One of them, a 15-year-old boy being treated in Bangladesh, lost both legs.

A woman at the same hospital said she had trodden on a landmine after she and her family were fired on. It’s unclear who laid the mines in either case.

More than 300,000 Rohingya have escaped Myanmar (Burma) in recent weeks. The army there denies targeting civilians.

On Sunday the human rights group Amnesty International accused the authorities of laying landmines at border crossings used by fleeing Rohingya.

A Myanmar military source told Reuters news agency that mines had been placed along the border in the 1990s and the army had since tried to remove them, but added that none had been planted in recent days.

The hospital visited by the BBC has seen an influx of people with landmine injuries, doctors say.

The 15-year-old boy, Azizu Haque, arrived with his legs destroyed.

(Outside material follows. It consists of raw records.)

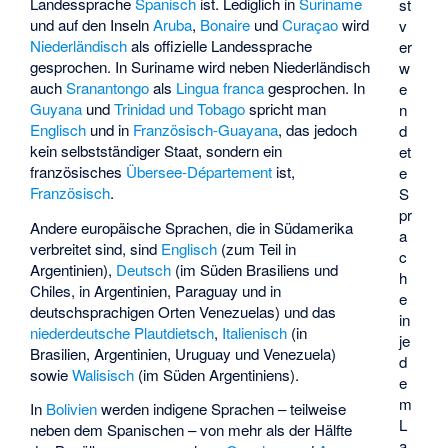
Landessprache
Spanisch
ist. Lediglich in
Suriname
st
und auf den Inseln
Aruba
,
Bonaire
und
Curaçao
wird
v
Niederländisch
als offizielle Landessprache
er
gesprochen. In Suriname wird neben Niederländisch
w
auch
Sranantongo
als
Lingua franca
gesprochen. In
e
Guyana
und
Trinidad und Tobago
spricht man
n
Englisch
und in
Französisch-Guayana
, das jedoch
d
kein selbstständiger Staat, sondern ein
et
französisches
Übersee-Département
ist,
e
Französisch
.
S
pr
Andere europäische Sprachen, die in Südamerika
a
verbreitet sind, sind
Englisch
(zum Teil in
c
Argentinien),
Deutsch
(im Süden Brasiliens und
h
Chiles, in Argentinien, Paraguay und in
e
deutschsprachigen Orten Venezuelas) und das
in
niederdeutsche
Plautdietsch
,
Italienisch
(in
je
Brasilien, Argentinien, Uruguay und Venezuela)
d
sowie
Walisisch
(im Süden Argentiniens).
e
m
In
Bolivien
werden indigene Sprachen – teilweise
L
neben dem Spanischen – von mehr als der Hälfte
a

His brother, in another hospital, suffered the same fate, his mother says.

“Their injuries are so bad it’s as if they are dead,” she told the BBC. “It’s better that Allah [God] takes them, they are suffering so much.”

The injured woman, Sabequr Nahar, says she fled Myanmar because the military had been targeting her community, and she was crossing the border with her three sons when she stepped on a landmine.

“We’d been fired on, shot at, and they planted mines,” the 50-year-old said.

On Monday UN human rights chief Zeid Raad al-Hussein said that a “cruel military operation” was taking place, calling it “a textbook example of ethnic cleansing”.

Rohingya who have fled Myanmar say villages have been burned and civilians attacked in a brutal campaign to drive them out.

The UN Security Council said it was looking to meet on Wednesday to discuss the violence after Sweden and Britain requested a closed-door meeting on the “deteriorating situation” in Rakhine state.

The Rohingya, a stateless mostly Muslim minority in Buddhist-majority Rakhine, have long experienced persecution in Myanmar, which says they are illegal immigrants.

Bangladesh is already host to hundreds of thousands of Rohingya who have fled previous outbreaks of violence in Rakhine.

Existing refugee camps are full and the new arrivals are sleeping rough in whatever space they can find, reports say.

Aung San Suu Kyi, Myanmar’s de facto leader, is facing mounting criticism for failing to protect the Rohingya.

But the Rohingya are extremely unpopular inside Myanmar. On Sunday, police fired rubber bullets to break up a mob attacking the home of a Muslim butcher in Magway region in central Myanmar. One protester was quoted by AFP news agency saying it was a response to events in Rakhine.